Free T3 (triiodothyroxine)
This test is the best measure of active thyroid hormone’s availability to the cells. Functional range is 300-450 pg/ml.
rT3 (reverse triiodothyroxine)
This test measures the amount of T4 that is converted into an inactive form of T3. The production of rT3 generally occurs in high stress situations. Functional Range is 90-350 pg/ml.
TBG (Thyroid Binding Globulin)
TBG measures the amount of protein in the blood to transport the thyroid hormones to the cells. Increased testosterone levels can lower the TGB levels, while elevated estrogen levels can raise TGB levels. Both case produce hypothyroid symptoms. Functional range is 18-27 ug/dl
Thyroid Antibodies indicate the body’s immune system is attacking itself and if an autoimmune thyroid condition is present.
TPO Ab (Thyroid Peroxidase Antibodies)– TPO antibodies can be evidence of tissue destruction. Elevated TPO antibodies can be indicative of Hashimoto’s disease, and they are also detected in many Grave Disease patients.
TGB Ab (Thyroglobulin Antibodies)– Is another common target for Hashimoto’s disease.
If you have already been diagnosed with Graves’ disease and you have elevated TGB Ab, it means that you are more likely to eventually become hypothyroid. TGB Ab are positive in about 60 percent of Hashimoto’s patients and 30 percent of Graves’ patients.
TSI Ab (Thyroid-stimulating Immunoglobulins)– are elevated in the majority of Graves’ disease patients. The higher the levels, the more active the Graves’ disease is thought to be.
How we help your body Manage Hypothyroidism (Our Process)
What is the Treatment for Hypothyroidism?
How to Boost Thyroid Health
1. Avoid gluten. Gluten is overly acidic, genetically modified, overproduced, and more often than not, devoid of nutrients (especially in the United States.). In the United States, our wheat contains three times the amount of gluten than the wheat in Europe or South America. It causes increases immune antibody production in those with elevated TPO levels.
2. Avoid soy. Soy blocks the uptake of iodine to the thyroid, thereby depleting it of the essential nutrients it needs to function. This means no tofu, soymilk, edamame, and to avoid the use of soybean oil.
3. Reduce Stress. Every person has numerous stressors, many of which are unique to their own circumstances. However, our attitude towards these stressors often has far more affect than the stressors themselves. We can control how we deal with those and how we manage that. It is also important to take time to unwind let your mind slow down and lower your heart rate. This will send your brain the message that it can scale back the cortisol levels. Put yourself first for small periods of time throughout the week. 10-15 minutes of self-care will make a noticeable difference in your overall sense of calm and well-being. Remember, those who need self-care the most are generally those who are not getting it!!!

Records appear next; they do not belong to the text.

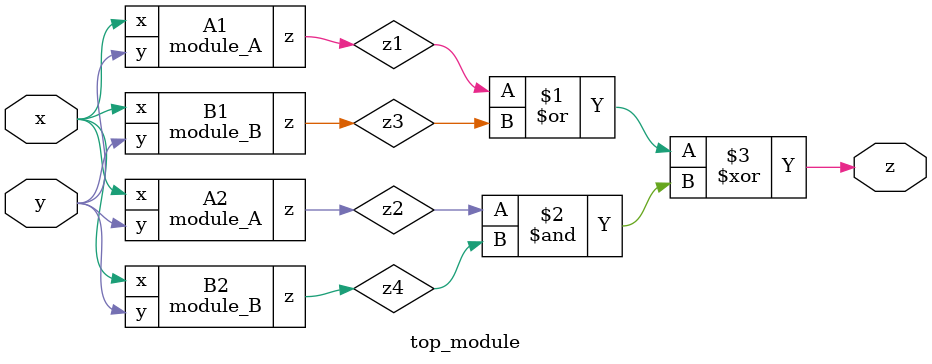
<source format=sv>
module module_A (
    input x,
    input y,
    output z
);

assign z = (x ^ y) & x;

endmodule
module module_B (
    input x,
    input y,
    output z
);

assign z = (x == 0 && y == 0) || (x == 1 && y == 1);

endmodule
module top_module(
    input x,
    input y,
    output z
);

wire z1, z2, z3, z4;

module_A A1 (
    .x(x),
    .y(y),
    .z(z1)
);

module_A A2 (
    .x(x),
    .y(y),
    .z(z2)
);

module_B B1 (
    .x(x),
    .y(y),
    .z(z3)
);

module_B B2 (
    .x(x),
    .y(y),
    .z(z4)
);

assign z = (z1 | z3) ^ (z2 & z4);

endmodule

</source>
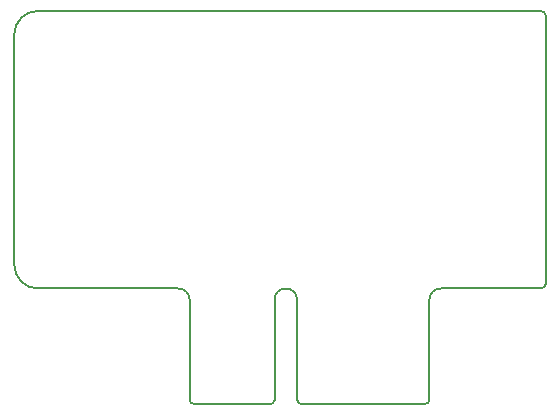
<source format=gbr>
G04 #@! TF.FileFunction,Profile,NP*
%FSLAX46Y46*%
G04 Gerber Fmt 4.6, Leading zero omitted, Abs format (unit mm)*
G04 Created by KiCad (PCBNEW 4.0.2+e4-6225~38~ubuntu14.04.1-stable) date Fri 29 Jul 2016 09:52:58 PM PDT*
%MOMM*%
G01*
G04 APERTURE LIST*
%ADD10C,0.100000*%
%ADD11C,0.150000*%
G04 APERTURE END LIST*
D10*
D11*
X169600000Y-70000000D02*
G75*
G02X170000000Y-70400000I0J-400000D01*
G01*
X170000000Y-93100000D02*
G75*
G02X169600000Y-93500000I-400000J0D01*
G01*
X159750000Y-103300000D02*
G75*
G03X160150000Y-102900000I0J400000D01*
G01*
X149350000Y-103300000D02*
G75*
G02X148950000Y-102900000I0J400000D01*
G01*
X146650000Y-103300000D02*
G75*
G03X147050000Y-102900000I0J400000D01*
G01*
X140250000Y-103300000D02*
G75*
G02X139850000Y-102900000I0J400000D01*
G01*
X170000000Y-70400000D02*
X170000000Y-93100000D01*
X169600000Y-93500000D02*
X161100000Y-93500000D01*
X161100000Y-93500000D02*
G75*
G03X160150000Y-94450000I0J-950000D01*
G01*
X125000000Y-91500000D02*
X125000000Y-72000000D01*
X125000000Y-91500000D02*
G75*
G03X127000000Y-93500000I2000000J0D01*
G01*
X138900000Y-93500000D02*
X127000000Y-93500000D01*
X138900000Y-93500000D02*
G75*
G02X139850000Y-94450000I0J-950000D01*
G01*
X127000000Y-70000000D02*
G75*
G03X125000000Y-72000000I0J-2000000D01*
G01*
X169600000Y-70000000D02*
X127000000Y-70000000D01*
X160150000Y-102900000D02*
X160150000Y-94450000D01*
X149350000Y-103300000D02*
X159750000Y-103300000D01*
X139850000Y-102900000D02*
X139850000Y-94450000D01*
X146650000Y-103300000D02*
X140250000Y-103300000D01*
X148950000Y-94450000D02*
G75*
G03X147050000Y-94450000I-950000J0D01*
G01*
X148950000Y-94450000D02*
X148950000Y-102900000D01*
X147050000Y-94450000D02*
X147050000Y-102900000D01*
M02*

</source>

4. Balance your blood sugar. It’s important to understand that if you have either high or low blood sugar, you probably have some degree of insulin resistance. This can depress thyroid function. The best way to begin to regulate blood sugar is to eat a low-to-moderate carbohydrate diet (to prevent the blood sugar fluctuations), and to eat frequent, small meals every 2-3 hours (to ensure a continuous supply of energy to the body). Once you have begun to regulate your blood sugar levels, we will address how to safely lengthen the times between meals.
5. Sleep More. A top reason for disruption in healing a thyroid or adrenal dysfunction is a chronic sleep debt. All of our hormonal systems run on a circadian rhythm, and as we work toward resetting our hormones, we must do our part with winding down and getting to bed by 10pm.